What I Hate About Republicans — Intro (Part 2)

So I’m coming back to this series of blogs discussing what I hate about Republicans discussing one point in each blog.  At some point, I plan to move on to what I hate about Democrats, politics in general, and the media (probably sometime in the fall of 2071 at this rate :().  What I initially expected to be 3 or 4 subjects quickly expanded as I started giving the topic some thought.    I limited it to 10:

  1. Bigotry
  2. Voter Suppression
  3. Edification of Greed
  4. Anti-Americanism
  5. Dominionism
  6. Anti-Intellectualism
  7. Objectivism
  8. Extreme Nationalism
  9. Discrimination
  10. Austerity

Obviously, I could write a book on each and every topic–and maybe that’s something I will ultimately do.   The problem with blogging in such a partitioned way is the loss of context which I think is crucial to understanding what Republicans are trying to do.

A good example of this is an element of social conservative philosophy I–and others on the left–call the Fall From Grace theory.  For many social conservatives, the Founding Fathers are, like Christ and the Disciples (or Adam and Eve), fetishized archetypes representing the purity and apex of an ideal–an ideal from which, according to conservatives, we have strayed.  Having fallen from grace we need to “get back to our core values” in order to right the ship.

Sounds familiar, doesn’t it?  It should.  This is a key tenet of fundamentalism.

Obviously this is a nonsensical concept since America’s values have been evolving constantly since our nation’s inception (see slavery, women’s suffrage, civil rights, etc.).  Nor were our founding Fathers of one unified mind.  Their greatness lies in their ability to bring such strong willed and brilliant men of wildly disparate opinions not only to accord but  an accord that still stands among the great achievements in political thought.   But Republicans don’t overly concern themselves about being historically accurate (I’m looking at you, Newt).  In fact, they outright oppose it.  Tea Party Republicans in Tennessee are fighting to have slavery–and the fact that many Founding Fathers owned them–removed from history books (And don’t even think about mentioning Thomas Jefferson’s jungle fever).  They don’t want anything that makes America ‘look bad’ being taught to children.

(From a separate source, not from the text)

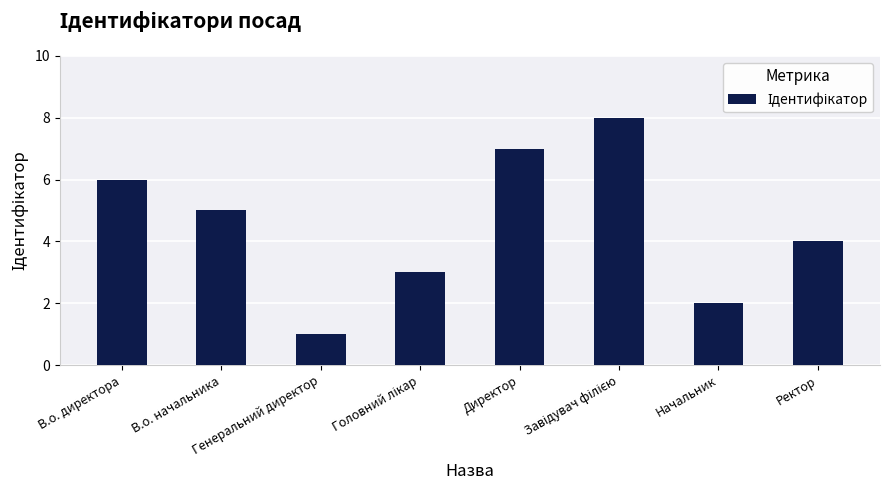

What is the sum of all values?

36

This is Orwellian propaganda at its unmitigated worst.

Yet the reasoning behind this philosophy is synergistic.   It incorporates several Republican/conservative ideologies that I am critical of including anti-Americanism, extreme nationalism, and Christian fundamentalism.  This is a crystal clear snapshot of their vision for America.  But when you break the actions down into parts, you can lose the image of the whole.

The Republican party needs to be exposed for what it is: a party of fear and hate.

Force conservatives to either admit to that fear and hatred or distance themselves from it.  And if you want make the argument that the Democratic party has titanic problems as well, I’ll be the first to agree with you.  But the Democrats aren’t pushing for more war in Iran and Palestine.  Democrats aren’t legislating against LGBT Americans’ right to marry.   Democrats aren’t trying to take reproductive and contraceptive rights away from women.    Democrats aren’t pushing stupid laws like Florida’s stand-your-ground self-defense law, which let Trayvon Martin’s killer walk away from the scene of the crime without arrest, murder weapon in hand.  Democrats aren’t trying to re-segregate schools in North Carolina, or take the truth out of American history classes, or science out of education.  Democrats aren’t trying to prevent Muslims from building mosques and practice their religion freely.

These are things we should be talking about.  I don’t want to lose the general idea of Republican lunacy because I keep fixing my nose to each little point.

‘Cause there is a lot to hate about today’s Republican party.